■ **Required action**: Only the lines from the one containing "left back paw: (190, 159)" through the last line of the data below belong in your answer, copied exactly and without pictures.

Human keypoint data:
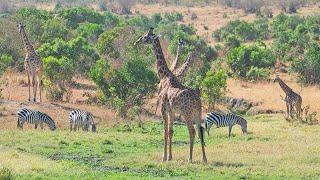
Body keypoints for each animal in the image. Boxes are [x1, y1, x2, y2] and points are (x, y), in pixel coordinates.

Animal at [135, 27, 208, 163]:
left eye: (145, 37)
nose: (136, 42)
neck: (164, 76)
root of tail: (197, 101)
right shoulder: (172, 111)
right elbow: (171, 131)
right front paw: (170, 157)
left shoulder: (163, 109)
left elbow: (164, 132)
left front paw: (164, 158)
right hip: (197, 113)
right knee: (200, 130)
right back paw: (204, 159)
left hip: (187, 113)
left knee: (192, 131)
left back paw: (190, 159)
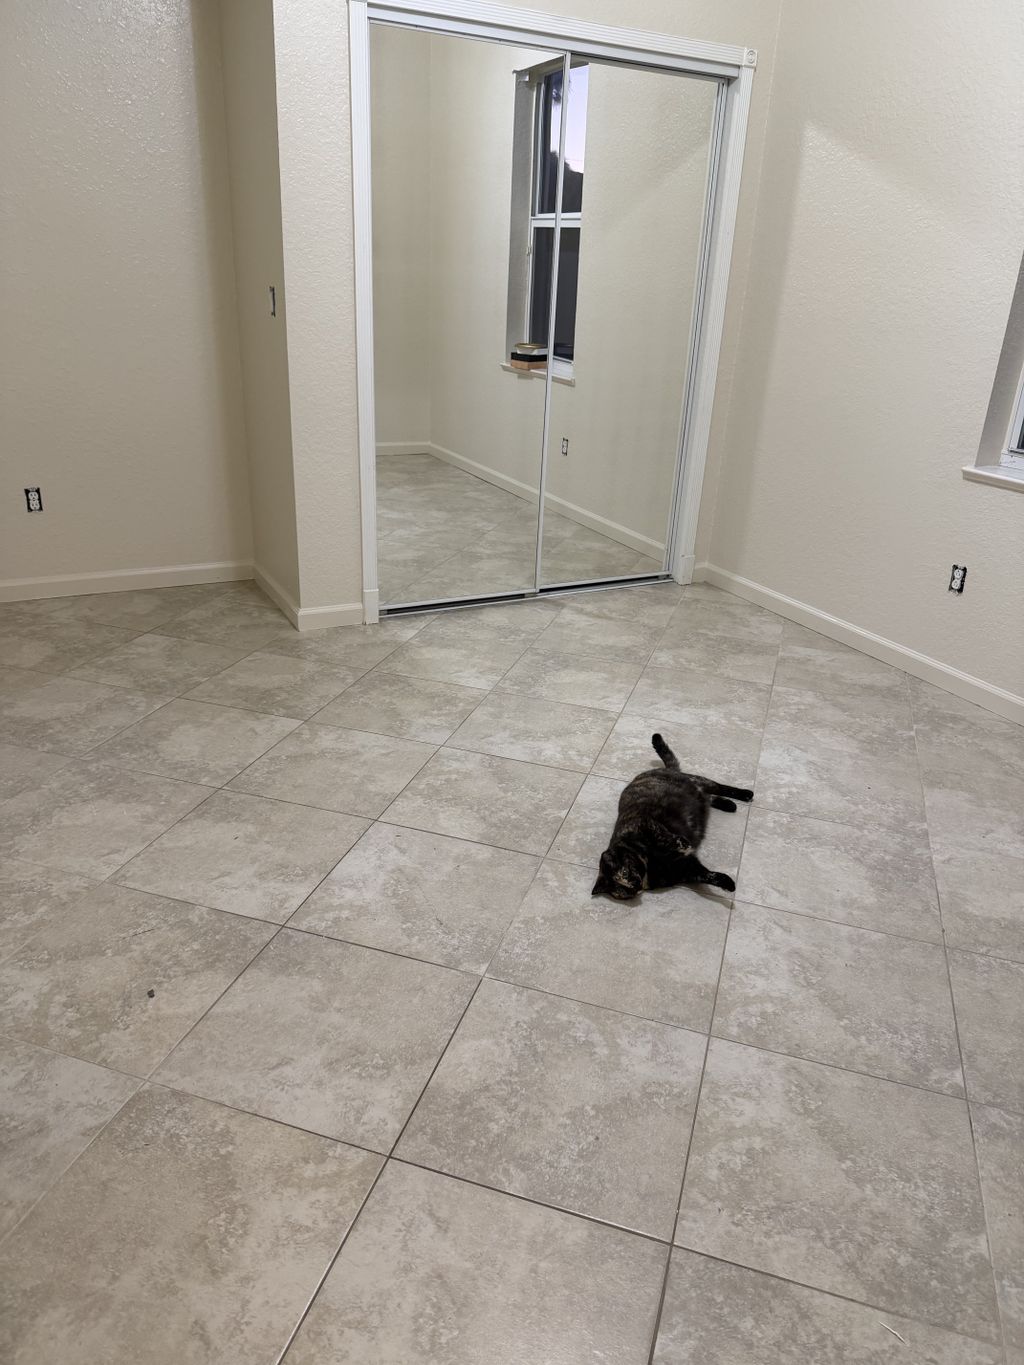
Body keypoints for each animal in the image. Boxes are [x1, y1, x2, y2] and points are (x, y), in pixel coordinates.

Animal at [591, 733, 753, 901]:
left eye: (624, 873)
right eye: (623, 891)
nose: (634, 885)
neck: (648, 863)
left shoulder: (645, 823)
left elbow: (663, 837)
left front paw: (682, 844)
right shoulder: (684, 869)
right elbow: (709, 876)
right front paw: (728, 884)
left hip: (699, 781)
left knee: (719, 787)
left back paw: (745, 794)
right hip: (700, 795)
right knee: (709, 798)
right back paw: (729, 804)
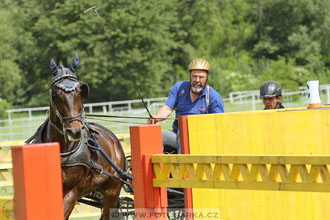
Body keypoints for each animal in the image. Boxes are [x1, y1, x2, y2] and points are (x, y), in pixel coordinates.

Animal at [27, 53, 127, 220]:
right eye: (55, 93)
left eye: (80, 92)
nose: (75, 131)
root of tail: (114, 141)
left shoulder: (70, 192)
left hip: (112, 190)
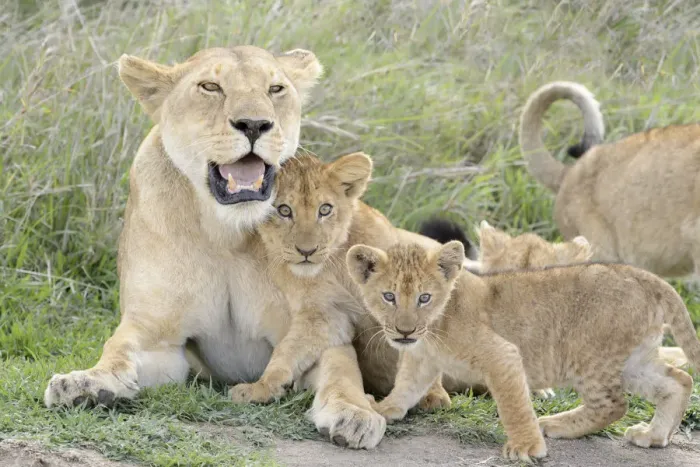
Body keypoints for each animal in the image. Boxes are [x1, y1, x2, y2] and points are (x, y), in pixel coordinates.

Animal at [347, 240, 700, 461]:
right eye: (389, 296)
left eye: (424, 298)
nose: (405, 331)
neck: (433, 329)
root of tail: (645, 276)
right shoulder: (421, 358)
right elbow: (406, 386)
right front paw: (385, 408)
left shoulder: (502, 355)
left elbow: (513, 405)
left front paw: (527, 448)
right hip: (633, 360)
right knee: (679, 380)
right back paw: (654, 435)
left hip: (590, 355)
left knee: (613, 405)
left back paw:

■ **Task result**:
left back paw: (190, 159)
Body keypoints for each animal in the image. Boxes are [x1, y1, x2, y2] and points are (x, y), in pixel coordinates.

Animal at [591, 733, 753, 901]:
left eye: (624, 873)
right eye: (623, 891)
nose: (634, 885)
neck: (648, 863)
left shoulder: (645, 823)
left elbow: (663, 837)
left front paw: (682, 844)
right shoulder: (684, 869)
right elbow: (709, 876)
right front paw: (728, 884)
left hip: (699, 781)
left knee: (719, 787)
left back paw: (745, 794)
right hip: (700, 795)
right knee: (709, 798)
right back paw: (729, 804)
Body keypoints for each animal in the image. Boxes are [x1, y1, x2, y2] and points are (x, y), in pixel coordinates.

Animal at [27, 53, 127, 220]:
right eye: (55, 93)
left eye: (80, 92)
nose: (75, 131)
root of tail: (114, 141)
left shoulder: (70, 192)
left hip: (112, 190)
Body keypoints for each animal in the image. Boxes are [x1, y1, x2, y2] and points are (x, y), in pixel coordinates.

Animal at [347, 240, 700, 461]:
right eye: (389, 296)
left eye: (424, 298)
nose: (405, 331)
neck: (433, 329)
root of tail: (645, 276)
right shoulder: (421, 358)
right elbow: (406, 386)
right front paw: (385, 408)
left shoulder: (502, 355)
left elbow: (513, 405)
left front paw: (527, 448)
right hip: (633, 360)
right knee: (679, 380)
right back paw: (654, 435)
left hip: (590, 355)
left knee: (613, 405)
left back paw:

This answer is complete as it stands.